4.3. Het middel behelst de klacht dat uit de door het Hof gebezigde bewijsmiddelen niet kan worden afgeleid dat verdachte de portemonnee met pinpas heeft gestolen.
4.4. De bewijsmiddelen houden in dat [betrokkene] op 13 oktober 2009 haar pinpas is kwijtgeraakt, dat zij op 26 oktober 2009 aangifte heeft gedaan van het verlies van haar portemonnee met daarin een Rabobank pinpas, dat zij aangifte heeft gedaan van diefstal van een bedrag van in totaal 750 euro en dat op 13 oktober 2009 met haar pinpas een bedrag van in totaal 750 euro is gepind bij een geldautomaat van de Rabobank te Utrecht. Op camerabeelden van de bewuste geldautomaat is te zien dat een vrouw met de pinpas van [betrokkene] een bedrag van in totaal 750 euro pint. De vrouw die op deze beelden te zien is, wordt herkend als zijnde verdachte.

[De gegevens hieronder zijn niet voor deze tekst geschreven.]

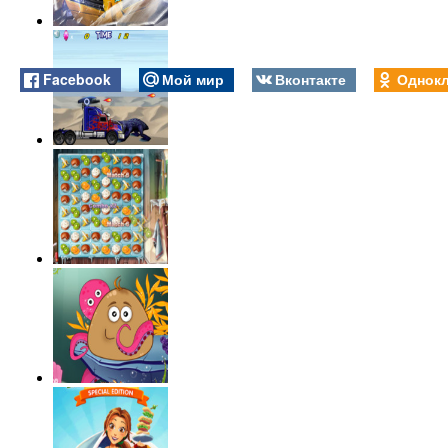
Facebook
Мой мир
Вконтакте
Однокл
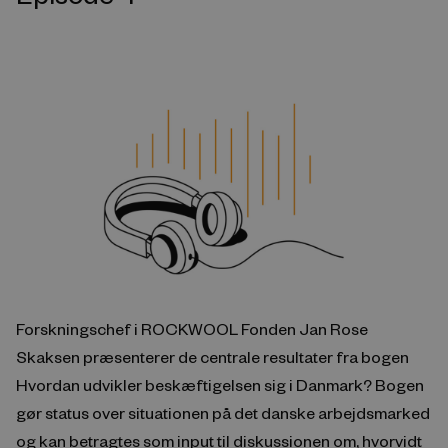
Forskningschef i ROCKWOOL Fonden Jan Rose
Skaksen præsenterer de centrale resultater fra bogen
Hvordan udvikler beskæftigelsen sig i Danmark? Bogen
gør status over situationen på det danske arbejdsmarked
og kan betragtes som input til diskussionen om, hvorvidt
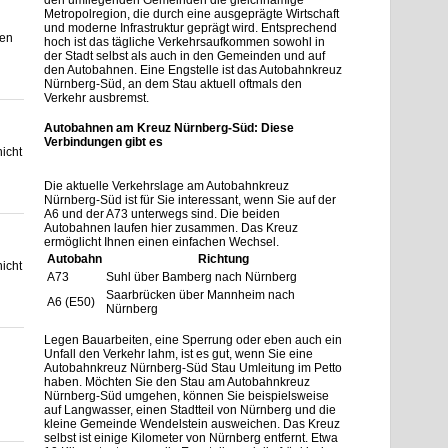
den umliegenden Gemeinden die gleichnamige
Metropolregion, die durch eine ausgeprägte Wirtschaft
und moderne Infrastruktur geprägt wird. Entsprechend
ten
hoch ist das tägliche Verkehrsaufkommen sowohl in
der Stadt selbst als auch in den Gemeinden und auf
den Autobahnen. Eine Engstelle ist das Autobahnkreuz
Nürnberg-Süd, an dem Stau aktuell oftmals den
Verkehr ausbremst.
Autobahnen am Kreuz Nürnberg-Süd: Diese
Verbindungen gibt es
icht
Die aktuelle Verkehrslage am Autobahnkreuz
Nürnberg-Süd ist für Sie interessant, wenn Sie auf der
A6 und der A73 unterwegs sind. Die beiden
Autobahnen laufen hier zusammen. Das Kreuz
ermöglicht Ihnen einen einfachen Wechsel.
Autobahn
Richtung
icht
A73
Suhl über Bamberg nach Nürnberg
Saarbrücken über Mannheim nach
A6 (E50)
Nürnberg
Legen Bauarbeiten, eine Sperrung oder eben auch ein
Unfall den Verkehr lahm, ist es gut, wenn Sie eine
Autobahnkreuz Nürnberg-Süd Stau Umleitung im Petto
haben. Möchten Sie den Stau am Autobahnkreuz
Nürnberg-Süd umgehen, können Sie beispielsweise
auf Langwasser, einen Stadtteil von Nürnberg und die
kleine Gemeinde Wendelstein ausweichen. Das Kreuz
selbst ist einige Kilometer von Nürnberg entfernt. Etwa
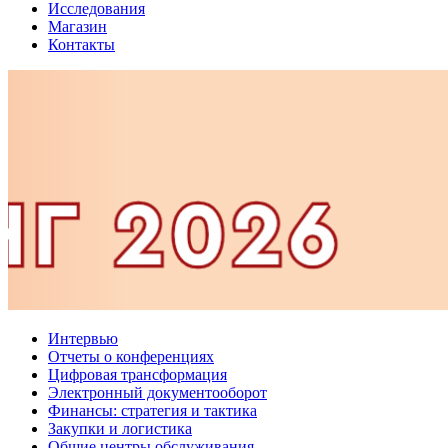
Исследования
Магазин
Контакты
Интервью
Отчеты о конференциях
Цифровая трансформация
Электронный документооборот
Финансы: стратегия и тактика
Закупки и логистика
Общие центры обслуживания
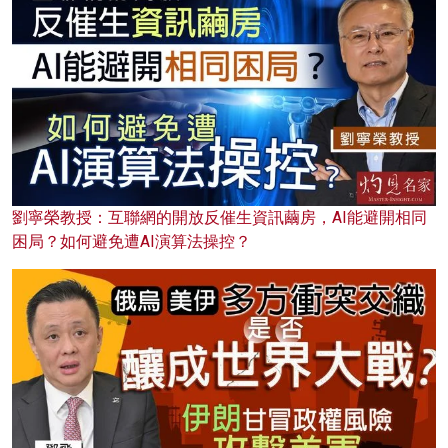
劉寧榮教授：互聯網的開放反催生資訊繭房，AI能避開相同
困局？如何避免遭AI演算法操控？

4.5. Uit de door het Hof gebezigde bewijsmiddelen kan niet worden afgeleid dat verdachte de portemonnee van [betrokkene] heeft gestolen. Uit het feit dat verdachte in het bezit was van de pinpas volgt immers niet dat zij de portemonnee heeft gestolen. Uit de bewijsmiddelen kan zelfs niet worden afgeleid dat de portemonnee gestolen is. De verklaring van aangeefster houdt slechts in dat zij de portemonnee met pinpas is kwijtgeraakt. Het Hof heeft met betrekking tot de strafoplegging weliswaar overwogen dat verdachte een gesprek is aangegaan met aangeefster en dat zij tijdens dit gesprek op slinkse wijze de portemonnee met pinpas heeft gestolen, maar uit de bewijsmiddelen volgt dit niet.
5. Het middel slaagt.
6. Gronden waarop de Hoge Raad gebruik zou moeten maken van zijn bevoegdheid de bestreden uitspraak ambtshalve te vernietigen, heb ik niet aangetroffen.
7. Deze conclusie strekt tot vernietiging van de bestreden uitspraak, doch uitsluitend wat betreft de beslissingen ten aanzien van het onder 1 tenlastegelegde feit en de strafoplegging en tot zodanige op art. 440 Sv gebaseerde beslissing als de Hoge Raad gepast zal voorkomen.